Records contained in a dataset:
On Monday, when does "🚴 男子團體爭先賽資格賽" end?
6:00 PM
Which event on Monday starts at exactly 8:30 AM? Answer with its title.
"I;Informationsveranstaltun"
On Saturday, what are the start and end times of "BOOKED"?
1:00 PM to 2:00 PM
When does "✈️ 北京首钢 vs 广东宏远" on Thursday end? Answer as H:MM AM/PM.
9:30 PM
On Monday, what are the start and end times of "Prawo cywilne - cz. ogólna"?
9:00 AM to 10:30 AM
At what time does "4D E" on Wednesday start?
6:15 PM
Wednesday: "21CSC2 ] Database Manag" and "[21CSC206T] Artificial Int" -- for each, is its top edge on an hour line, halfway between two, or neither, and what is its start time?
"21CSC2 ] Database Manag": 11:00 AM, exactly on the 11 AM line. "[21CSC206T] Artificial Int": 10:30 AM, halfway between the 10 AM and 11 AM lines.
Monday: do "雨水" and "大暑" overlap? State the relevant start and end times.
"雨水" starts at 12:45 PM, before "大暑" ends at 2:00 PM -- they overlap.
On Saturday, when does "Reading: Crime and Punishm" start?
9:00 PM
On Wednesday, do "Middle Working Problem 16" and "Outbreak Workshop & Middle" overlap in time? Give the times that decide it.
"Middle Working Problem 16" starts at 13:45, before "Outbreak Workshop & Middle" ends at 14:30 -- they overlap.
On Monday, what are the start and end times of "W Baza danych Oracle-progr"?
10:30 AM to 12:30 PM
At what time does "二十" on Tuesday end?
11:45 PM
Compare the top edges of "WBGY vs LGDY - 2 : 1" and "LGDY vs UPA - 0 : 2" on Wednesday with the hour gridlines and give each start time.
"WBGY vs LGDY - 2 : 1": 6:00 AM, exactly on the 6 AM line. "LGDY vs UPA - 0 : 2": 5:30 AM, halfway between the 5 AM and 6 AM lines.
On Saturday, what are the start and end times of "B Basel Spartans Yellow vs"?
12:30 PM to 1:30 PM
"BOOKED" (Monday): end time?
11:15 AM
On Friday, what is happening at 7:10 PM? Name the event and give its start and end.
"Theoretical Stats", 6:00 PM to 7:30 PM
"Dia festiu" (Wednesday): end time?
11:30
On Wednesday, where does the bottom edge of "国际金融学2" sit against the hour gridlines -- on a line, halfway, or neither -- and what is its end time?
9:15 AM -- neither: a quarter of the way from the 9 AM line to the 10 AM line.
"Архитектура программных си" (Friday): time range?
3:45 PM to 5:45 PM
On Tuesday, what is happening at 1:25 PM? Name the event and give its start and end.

What the task asks: Copy every one of the entries above, character for character, changing nothing.

Result:
On Monday, when does "🚴 男子團體爭先賽資格賽" end?
6:00 PM
Which event on Monday starts at exactly 8:30 AM? Answer with its title.
"I;Informationsveranstaltun"
On Saturday, what are the start and end times of "BOOKED"?
1:00 PM to 2:00 PM
When does "✈️ 北京首钢 vs 广东宏远" on Thursday end? Answer as H:MM AM/PM.
9:30 PM
On Monday, what are the start and end times of "Prawo cywilne - cz. ogólna"?
9:00 AM to 10:30 AM
At what time does "4D E" on Wednesday start?
6:15 PM
Wednesday: "21CSC2 ] Database Manag" and "[21CSC206T] Artificial Int" -- for each, is its top edge on an hour line, halfway between two, or neither, and what is its start time?
"21CSC2 ] Database Manag": 11:00 AM, exactly on the 11 AM line. "[21CSC206T] Artificial Int": 10:30 AM, halfway between the 10 AM and 11 AM lines.
Monday: do "雨水" and "大暑" overlap? State the relevant start and end times.
"雨水" starts at 12:45 PM, before "大暑" ends at 2:00 PM -- they overlap.
On Saturday, when does "Reading: Crime and Punishm" start?
9:00 PM
On Wednesday, do "Middle Working Problem 16" and "Outbreak Workshop & Middle" overlap in time? Give the times that decide it.
"Middle Working Problem 16" starts at 13:45, before "Outbreak Workshop & Middle" ends at 14:30 -- they overlap.
On Monday, what are the start and end times of "W Baza danych Oracle-progr"?
10:30 AM to 12:30 PM
At what time does "二十" on Tuesday end?
11:45 PM
Compare the top edges of "WBGY vs LGDY - 2 : 1" and "LGDY vs UPA - 0 : 2" on Wednesday with the hour gridlines and give each start time.
"WBGY vs LGDY - 2 : 1": 6:00 AM, exactly on the 6 AM line. "LGDY vs UPA - 0 : 2": 5:30 AM, halfway between the 5 AM and 6 AM lines.
On Saturday, what are the start and end times of "B Basel Spartans Yellow vs"?
12:30 PM to 1:30 PM
"BOOKED" (Monday): end time?
11:15 AM
On Friday, what is happening at 7:10 PM? Name the event and give its start and end.
"Theoretical Stats", 6:00 PM to 7:30 PM
"Dia festiu" (Wednesday): end time?
11:30
On Wednesday, where does the bottom edge of "国际金融学2" sit against the hour gridlines -- on a line, halfway, or neither -- and what is its end time?
9:15 AM -- neither: a quarter of the way from the 9 AM line to the 10 AM line.
"Архитектура программных си" (Friday): time range?
3:45 PM to 5:45 PM
On Tuesday, what is happening at 1:25 PM? Name the event and give its start and end.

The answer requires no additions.